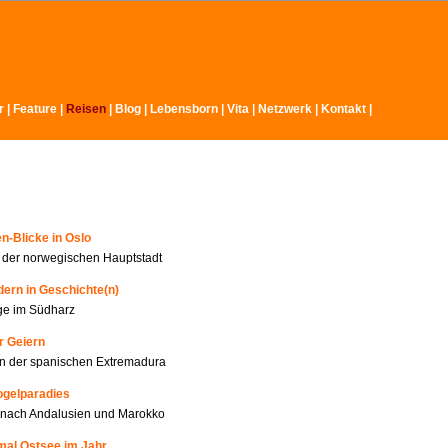
r
|
Feature
|
Reisen
|
Blog |
Lebensborn
|
Vita
|
Netzwerk
|
Kontakt
|
n-Blicke in Oslo
n der norwegischen Hauptstadt
ern in Geschichte(n)
ge im Südharz
r Geiern
n der spanischen Extremadura
ogelparadies
 nach Andalusien und Marokko
mal Ostsee im Jahr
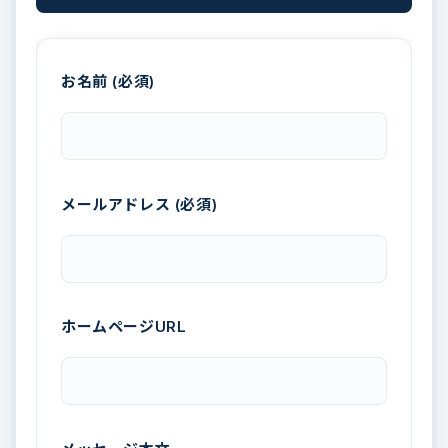
お名前 (必須)
メールアドレス (必須)
ホームページURL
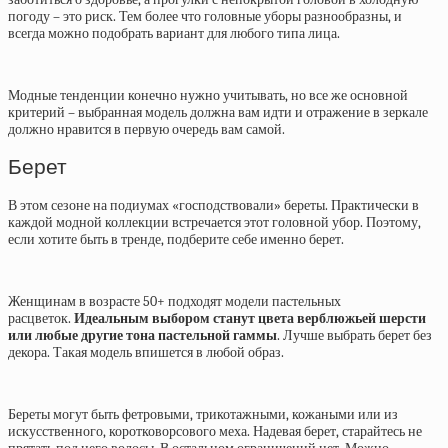
погоду – это риск. Тем более что головные уборы разнообразны, и
всегда можно подобрать вариант для любого типа лица.
Модные тенденции конечно нужно учитывать, но все же основной
критерий – выбранная модель должна вам идти и отражение в зеркале
должно нравится в первую очередь вам самой.
Берет
В этом сезоне на подиумах «господствовали» береты. Практически в
каждой модной коллекции встречается этот головной убор. Поэтому,
если хотите быть в тренде, подберите себе именно берет.
Женщинам в возрасте 50+ подходят модели пастельных
расцветок.
Идеальным выбором станут цвета верблюжьей шерсти
или любые другие тона пастельной гаммы
. Лучше выбрать берет без
декора. Такая модель впишется в любой образ.
Береты могут быть фетровыми, трикотажными, кожаными или из
искусственного, коротковорсового меха. Надевая берет, старайтесь не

************

_Problem requirements_.
Transcribe, from the material above, the stretch starting at the line with "メールアドレス (必須)" and ending at the line with "критерий – выбранная", both included, exactly. Do not carry over pictures.

_Answer to this problem_.
メールアドレス (必須)
ホームページURL
погоду – это риск. Тем более что головные уборы разнообразны, и
всегда можно подобрать вариант для любого типа лица.
Модные тенденции конечно нужно учитывать, но все же основной
критерий – выбранная модель должна вам идти и отражение в зеркале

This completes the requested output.